A educação em Cuba consegue competir em condições de igualdade com qualquer país de primeiro mundo. Diferente dos vizinhos caribenhos ou sul-americanos, a ilha tem índice de analfabetismo perto de zero, além de atingir metas da Unesco (Organização das Nações Unidas para Educação, Ciência e Cultura) que nem sempre são batidas por países desenvolvidos.
Entretanto o papel da escola na sociedade não se restringe a números. Talvez essa restrição seja até mesmo um dos grandes problemas da educação, independente do país. O que o diretor Ernesto Daranas mostra em seu longa é uma relação mais aprofundada e complexa, que não olha somente para as tabelas de resultado, mas para a escola inserida em um contexto social, relacionando os professores, alunos e familiares.
O protagonista é o jovem Chala (Armando Valdes Freire), o típico ‘aluno problema’, presente em todas as escolas. Estamos tão condicionados a pensar na escola como alunos sentados, em silêncio, ouvindo um professor ou copiando matéria, que o estereótipo do problema evidentemente são os alunos como Chala, que arruma brigas e promove desordem.
O que notamos com o desenrolar da história deveria ser bastante óbvio quando pensamos nos problemas da educação, ou seja, o comportamento humano não ocorre de forma puramente instintiva, estando diretamente ligado aos estímulos que recebemos, principalmente durante a infância.
É muito simplista olhar para uma sala de aula esperando que todos tenham o mesmo comportamento. Na verdade essa expectativa, que é generalizada, é tão absurda quanto a metodologia de lecionar o mesmo conteúdo, da mesma forma, esperando que todos aprendam de maneira homogênea. Somos seres distintos, compostos por inúmeras particularidades, que diferencia também a forma como cada um trabalha internamente os conteúdos apresentados.
No filme um pequeno contraponto do olhar incriminador lançado a Chala é a professora Carmela (Alina Rodriguez). Uma senhora que já formou diversas gerações de alunos e não restringe sua atuação à transmissão de conteúdo. Carmela tem uma relação muito mais próxima dos alunos, sendo para alguns quase um membro da família.
Do ponto de vista pedagógico poderíamos indicar alguns comportamentos questionáveis de Carmela, porém ela é a única que tenta compreender as atitudes de Chala a partir de sua história. Isso não quer dizer que ela permita qualquer atitude do menino, mas que compreende suas dificuldades.

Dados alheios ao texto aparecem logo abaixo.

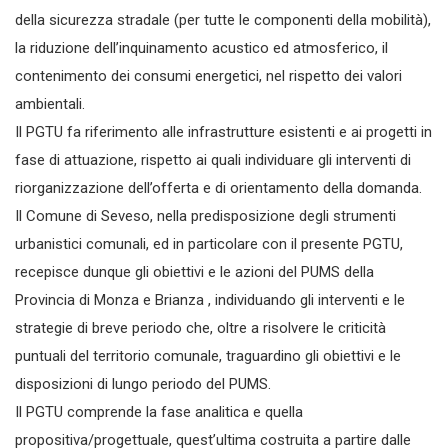
della sicurezza stradale (per tutte le componenti della mobilità),
la riduzione dell’inquinamento acustico ed atmosferico, il
contenimento dei consumi energetici, nel rispetto dei valori
ambientali.
Il PGTU fa riferimento alle infrastrutture esistenti e ai progetti in
fase di attuazione, rispetto ai quali individuare gli interventi di
riorganizzazione dell’offerta e di orientamento della domanda.
Il Comune di Seveso, nella predisposizione degli strumenti
urbanistici comunali, ed in particolare con il presente PGTU,
recepisce dunque gli obiettivi e le azioni del PUMS della
Provincia di Monza e Brianza , individuando gli interventi e le
strategie di breve periodo che, oltre a risolvere le criticità
puntuali del territorio comunale, traguardino gli obiettivi e le
disposizioni di lungo periodo del PUMS.
Il PGTU comprende la fase analitica e quella
propositiva/progettuale, quest’ultima costruita a partire dalle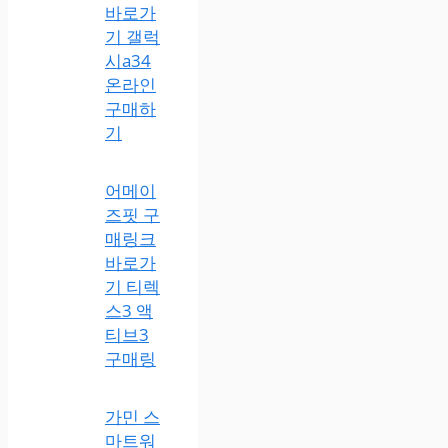
바로가
기 갤럭
시a34
온라인
구매하
기
어메이
즈핏 구
매링크
바로가
기 티렉
스3 액
티브3
구매링
가민 스
마트워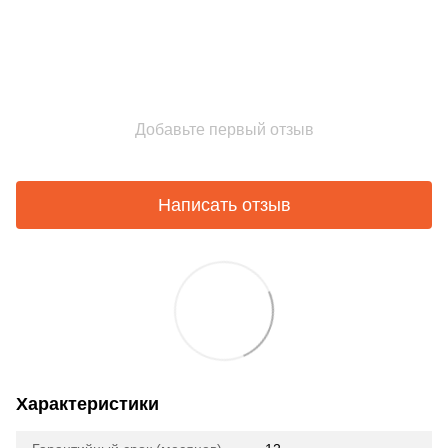
Добавьте первый отзыв
Написать отзыв
Характеристики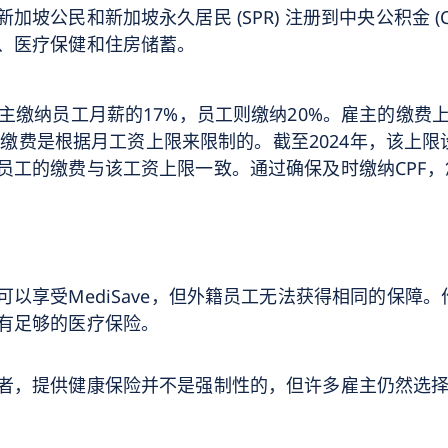
加坡公民和新加坡永久居民 (SPR) 注册到中央公积金 (
、医疗保健和住房储蓄。
主缴纳员工月薪的17%，员工则缴纳20%。雇主的缴费上
的月度缴费是根据月工资上限来限制的。截至2024年，该上限
员工的缴费与该工资上限一致。通过确保及时缴纳CPF
以享受MediSave，但外籍员工无法获得相同的保障。作
有足够的医疗保险。
者，提供健康保险并不是强制性的，但许多雇主仍然选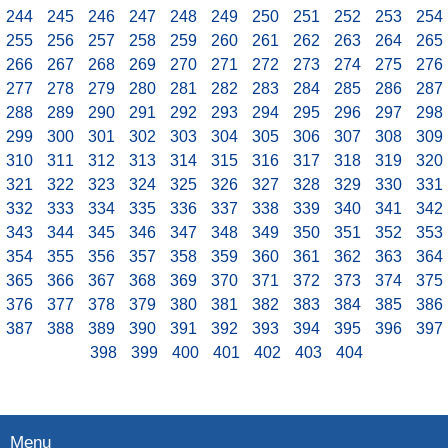
244
245
246
247
248
249
250
251
252
253
254
255
256
257
258
259
260
261
262
263
264
265
266
267
268
269
270
271
272
273
274
275
276
277
278
279
280
281
282
283
284
285
286
287
288
289
290
291
292
293
294
295
296
297
298
299
300
301
302
303
304
305
306
307
308
309
310
311
312
313
314
315
316
317
318
319
320
321
322
323
324
325
326
327
328
329
330
331
332
333
334
335
336
337
338
339
340
341
342
343
344
345
346
347
348
349
350
351
352
353
354
355
356
357
358
359
360
361
362
363
364
365
366
367
368
369
370
371
372
373
374
375
376
377
378
379
380
381
382
383
384
385
386
387
388
389
390
391
392
393
394
395
396
397
398
399
400
401
402
403
404
Menu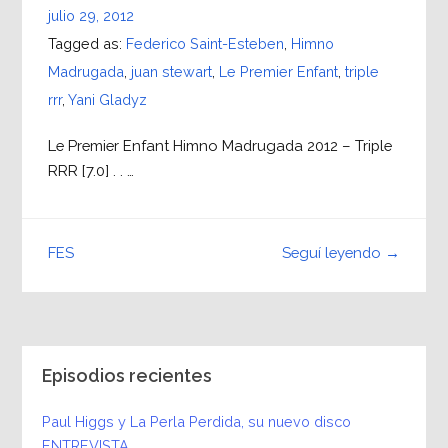
julio 29, 2012
Tagged as:
Federico Saint-Esteben
,
Himno
Madrugada
,
juan stewart
,
Le Premier Enfant
,
triple
rrr
,
Yani Gladyz
Le Premier Enfant Himno Madrugada 2012 – Triple
RRR [7.0] . . …
Seguí leyendo →
FES
Episodios recientes
Paul Higgs y La Perla Perdida, su nuevo disco
ENTREVISTA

Quem abstrai a vida familiar de Chala em sua escola ignora o fato do menino ter que lidar com a mãe dependente química, ter que adestrar cães para rinhas que renderão algum dinheiro e ter que lidar com a violência doméstica de um homem que ele nem sabe se é seu pai ou não. Seria no mínimo incoerente desprezar os problemas pessoais de uma criança se até na vida adulta, quando supostamente temos mais maturidade para lidar com dificuldades, levamos em conta aspectos pessoais ao avaliar o desempenho profissional.
Se a função da escola é formar cidadãos ela não deve se restringir ao conteúdo curricular e fechar os olhos para problemas externos quando um aluno não tem nenhuma outra fonte de ajuda. Isso seria a postura de uma instituição voltada para a formação de mão-de-obra para o mercado de trabalho.

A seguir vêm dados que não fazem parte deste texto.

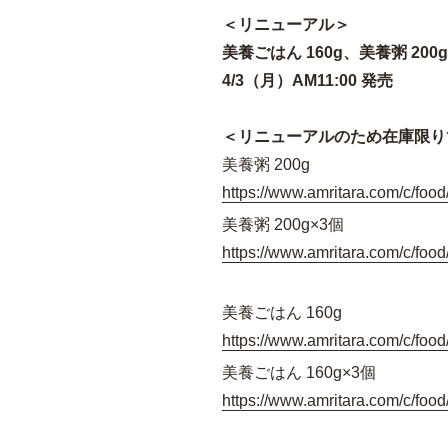
＜リニューアル＞
美養ごはん 160g、美養粥 200
4/3（月）AM11:00 発売
＜リニューアルのため在庫限り
美養粥 200g
https://www.amritara.com/c/food/
美養粥 200g×3個
https://www.amritara.com/c/food/
美養ごはん 160g
https://www.amritara.com/c/food/
美養ごはん 160g×3個
https://www.amritara.com/c/food/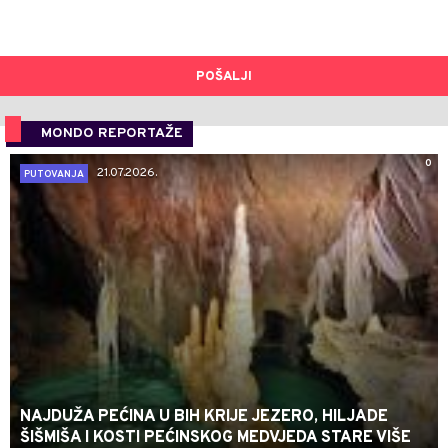
POŠALJI
MONDO REPORTAŽE
0
21.07.2026.
PUTOVANJA
NAJDUŽA PEĆINA U BIH KRIJE JEZERO, HILJADE
ŠIŠMIŠA I KOSTI PEĆINSKOG MEDVJEDA STARE VIŠE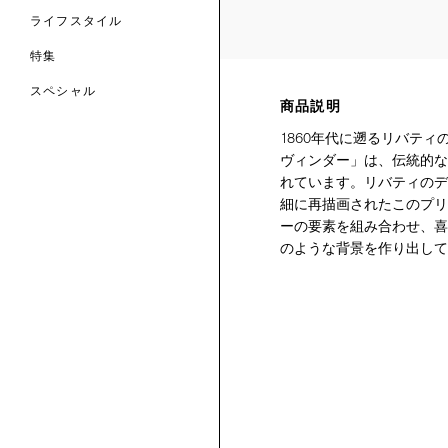
ライフスタイル
特集
スペシャル
商品説明
 TO LIBERTY
ARABLE ART
1860年代に遡るリバテ
ERTY SCARVES
ヴィンダー」は、伝統的な
買う
買う
EVER IPHIS
 THERE BE
買う
れています。リバティのデ
ERTY
ERTY
買う
細に再描画されたこのプリ
CESSORIES
買う
ーの要素を組み合わせ、喜
買う
のような背景を作り出して
6:
IGN.NATURE.ART.
買う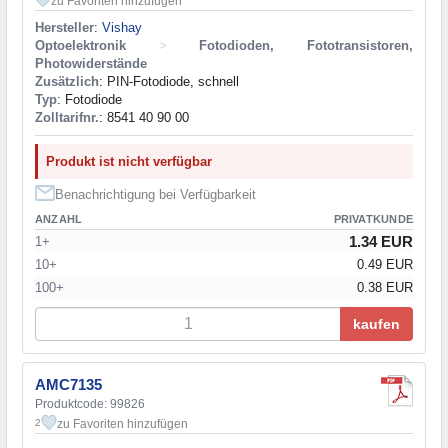
zu Favoriten hinzufügen
Hersteller
:
Vishay
Optoelektronik
>
Fotodioden, Fototransistoren,
Photowiderstände
Zusätzlich
: PIN-Fotodiode, schnell
Typ
: Fotodiode
Zolltarifnr.
: 8541 40 90 00
Produkt ist nicht verfügbar
Benachrichtigung bei Verfügbarkeit
ANZAHL
PRIVATKUNDE
1.34 EUR
1+
10+
0.49 EUR
100+
0.38 EUR
kaufen
AMC7135
Produktcode: 99826
zu Favoriten hinzufügen
2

Sob este prisma o fato de ser um filme cubano cria uma diferença fundamental na história. Até aqui poderíamos substituir Chala por uma infinidade de crianças ao redor do mundo, que também precisam enfrentar problemas desproporcionais à idade, além de serem cobradas por um bom comportamento e desempenho na escola.
A diferença é que em Cuba, sobretudo no primeiro período da revolução, a ideia era justamente formar cidadãos críticos, emancipados de um mundo voltado para o trabalho que enriquece patrões e aliena empregados. Não por acaso Carmela já tem idade avançada e está prestes a se aposentar.
Com comportamento bem distinto, os professores mais novos da escola não mostram a mesma empatia nem a mesma paciência com Chala. Mesmo que tenham tido aula com Carmela em seus tempos de criança, os novos profissionais tem a tendência de apoiar a transferência de Chala para um internato. Uma atitude muito mais próxima de quem quer formar mão-de-obra, mesmo que para isso seja necessário excluir os que não conseguem se adequar a essa ideia.
É claro que a escola não deve ser a única instituição responsável pela formação do indivíduo. É possível dizer que não é sequer a principal instituição, já que a maioria das crianças chega à escola com uma base familiar, que segue se desenvolvendo ao longo de todo o período escolar. Entretanto quando essa regra falha, como no caso de Chala e de tantos outros, não há nada melhor que a escola para a transmissão de valores e para a formação de um indivíduo.
Restringir a vida à mão-de-obra já é uma ideia terrível, quando essa restrição é imposta a alguém que dificilmente poderá contar com alternativas externas, é quase uma condenação inapelável.